[Text under study]
<<<<

I started blogging in the Christmas holidays of 2012. After years of intermittent scribblings I was finally making myself write for an audience. Friends and one or two strangers received the efforts warmly and so I carried on.

Writing became a kind of shelter for me and a few other people, or so it seemed.

About six months into the venture I felt compelled to write honestly on darker aspects of life. The first time I wrote about depression I did not instantly feel it shelter to speak to my audience on a subject that had done a great deal of harm in my own life and amongst my family. I pressed “publish” then curled up foetal on the sofa ready to over-winter there with my face pressed in a cushion and my fingers over my ears.

But I had nothing to fear. The piece was received with kindness and opened up for me a world of fellow sufferers and sympathisers from the most surprising places. It would seem there are few of us who have not experienced this for ourselves or lived close to someone who has. I was a tiny part of a wider movement of people who wanted to expose the taboo and reassure others it was OK to talk about the negative aspects of mental health.

When I read the piece now it is tamed and controlled. At the time it felt radical, vulnerable and brave. It had a happy ending. Back then it was the only way I could write it. It seemed the most Christian thing to do. As things turned out my journey out of depression was more complex than it might have first seemed. I began to find that some habits of mind and some practices of belief were not as Christian as I once thought and not as helpful or healthful as I had thought.

The American poet Emily Dickinson shared a long correspondence with the publisher Thomas Wentworth Higginson, a man she met only once. “I felt it shelter to speak to you” she wrote in a letter that (like all her letters) read more like a poem. The line stuck with me, got under my skin even, wouldn’t let me go. I sense in these words the joy of an exceptional connection, one that comes when we meet a person who seems to understand and listen to the deeper part of who we are. It is as C.S. Lewis says: “Friendship … is born at the moment when one man says to another “What! You too? I thought that I was the only one.” And dare I suggest that for many of us that moment came not man to man but reader to writer? We found shelter in what we read.

Commentators are saying that blogging is dead, that the internet is straining under the weight of amateur writers over sharing their half-baked thoughts. I accept that as a caution but I want to use my words to create moment when a reader can say “What! You too?” especially of humanity, faith and matters of the soul.

Shelter is a good place to begin, to find and make shelter and offer it here through my words.

>>>>

Retype the part of the post on writing as shelter starting at "I started blogging" and ending at "so it seemed.". Work from the post on writing as shelter alone.

[Data taken from a collection]
<<<<

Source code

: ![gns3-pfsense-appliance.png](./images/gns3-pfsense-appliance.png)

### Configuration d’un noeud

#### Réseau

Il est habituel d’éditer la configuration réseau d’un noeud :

>>>>

[Solved exercise]
I started blogging in the Christmas holidays of 2012. After years of intermittent scribblings I was finally making myself write for an audience. Friends and one or two strangers received the efforts warmly and so I carried on.

Writing became a kind of shelter for me and a few other people, or so it seemed.